By- Nayan Saraf
In December 2015, RBI introduced the guidelines in computing interest rate based on marginal cost of funds called Marginal Cost of Funds based Lending Rate (MCLR), to replace the base rate for bank lending, from 1st April, 2016.
Previously, the bank loan rate was calculated as base rate + spread. The base rate is based on average cost of fund which is the interest given on deposits, negative cash carry on account of CRR (as RBI don’t give any interest on it), operation cost, and minimum hurdle rate, and the spread represents the riskiness of the borrower. Hence, if the base rate is 9.20 and the riskiness of the borrower is 0.30, then the bank loan rate would be 9.20+0.30= 9.50%.
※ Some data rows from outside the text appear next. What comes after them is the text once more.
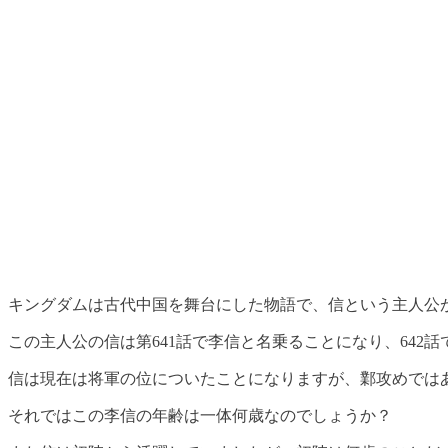
キングダムは古代中国を舞台にした物語で、信という主人公
この主人公の信は第641話で李信と名乗ることになり、642
信は現在は将軍の位についたことになりますが、鄴攻めでは
それではこの李信の年齢は一体何歳なのでしょうか？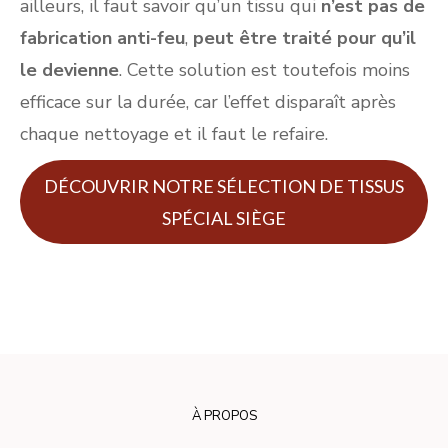
ailleurs, il faut savoir qu’un tissu qui
n’est pas de
fabrication anti-feu
,
peut être traité pour qu’il
le devienne
. Cette solution est toutefois moins
efficace sur la durée, car l’effet disparaît après
chaque nettoyage et il faut le refaire.
DÉCOUVRIR NOTRE SÉLECTION DE TISSUS
SPÉCIAL SIÈGE
À PROPOS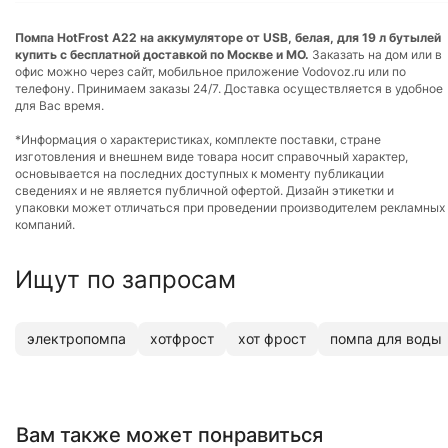
Помпа HotFrost A22 на аккумуляторе от USB, белая, для 19 л бутылей
купить с бесплатной доставкой по Москве и МО.
Заказать на дом или в
офис можно через сайт, мобильное приложение Vodovoz.ru или по
телефону. Принимаем заказы 24/7. Доставка осуществляется в удобное
для Вас время.
*Информация о характеристиках, комплекте поставки, стране
изготовления и внешнем виде товара носит справочный характер,
основывается на последних доступных к моменту публикации
сведениях и не является публичной офертой. Дизайн этикетки и
упаковки может отличаться при проведении производителем рекламных
компаний.
Ищут по запросам
электропомпа
хотфрост
хот фрост
помпа для воды
Вам также может понравиться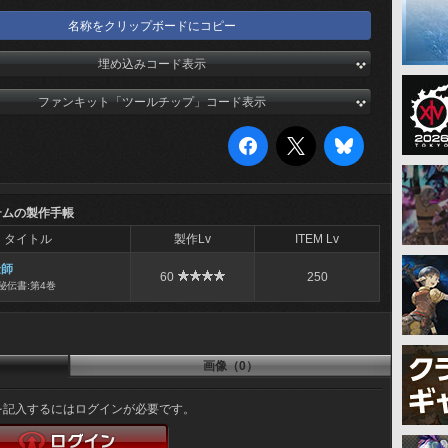
名称をクリップボードにコピー
埋め込みコード表示
ファンキット「ツールチップ」コード表示
テムの製作手帳
タイトル
製作Lv
ITEM Lv
金師
60
250
秘伝書:第4巻
画像（0）
を記入するにはログインが必要です。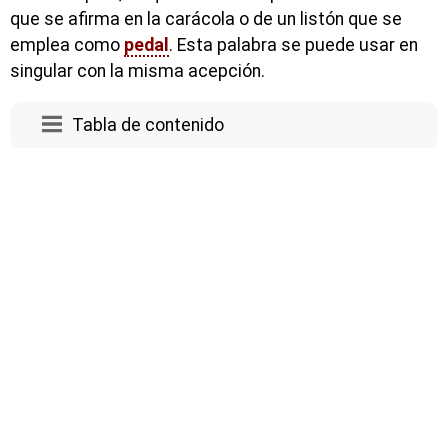
que se afirma en la carácola o de un listón que se
emplea como
pedal
. Esta palabra se puede usar en
singular con la misma acepción.
Tabla de contenido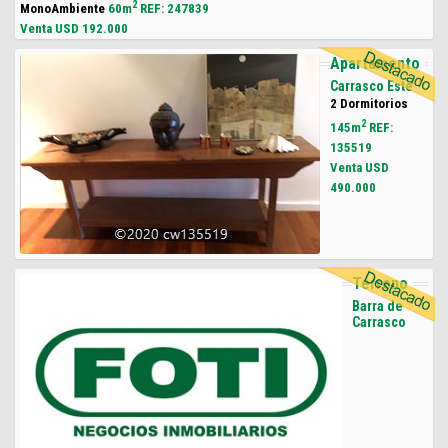
2
MonoAmbiente
60m
REF: 247839
Venta USD
192.000
Apartamento
Carrasco Este
2 Dormitorios
2
145m
REF:
135519
Venta USD
490.000
Terreno
Barra de
Carrasco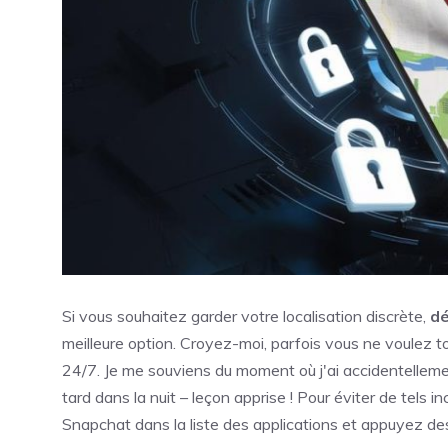
Si vous souhaitez garder votre localisation discrète,
dé
meilleure option. Croyez-moi, parfois vous ne voulez 
24/7. Je me souviens du moment où j'ai accidentelleme
tard dans la nuit – leçon apprise ! Pour éviter de tels 
Snapchat dans la liste des applications et appuyez de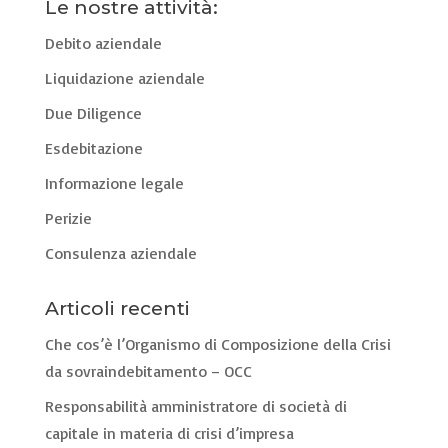
Le nostre attività:
Debito aziendale
Liquidazione aziendale
Due Diligence
Esdebitazione
Informazione legale
Perizie
Consulenza aziendale
Articoli recenti
Che cos’è l’Organismo di Composizione della Crisi
da sovraindebitamento – OCC
Responsabilità amministratore di società di
capitale in materia di crisi d’impresa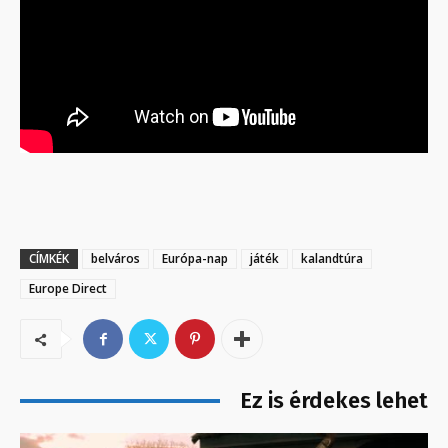
CÍMKÉK
belváros
Európa-nap
játék
kalandtúra
Europe Direct
Ez is érdekes lehet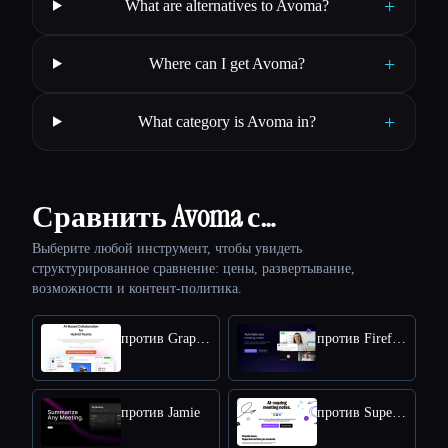
+
What are alternatives to Avoma?
+
Where can I get Avoma?
+
What category is Avoma in?
Сравнить Avoma с…
Выберите любой инструмент, чтобы увидеть
структурированное сравнение: цены, развертывание,
возможности и контент-политика.
против Graphic AI
против Fireflies
против Jamie
против Supernormal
What’s the problem with the base rate?
More often than not, the commercial banks are reluctant to pass on the benefit of lower interest rate to their customers whenever RBI reduces Repo Rate. Hence, in the case of Repo rate cut, the cost of funds i.e. the cost of fresh borrowing goes down for banks as they usually reduce the interest rate on deposits, but they do not reduce their lending rate. This leads to asymmetry and lag in monetary transmission.
How will MCLR overcome the problem in the base rate?
Under MCLR, banks need to calculate the marginal cost of fresh borrowing. MCLR is reviewed every month that ensures that banks pass on the benefits of lower rate immediately. The rationale behind this methodology is quite simple: If banks can borrow at lower rate, they should lend at lower rate.
The immediate policy implication would be reduced EMI on home loans and term loans. But banks have already found a way to cheat MCLR, for example, by increasing the spread to maintain the rate at the existing level. Also, MCLR is a double edge sword, in the case of increased cost of fund, MCLR would also be higher, and so would the EMIs.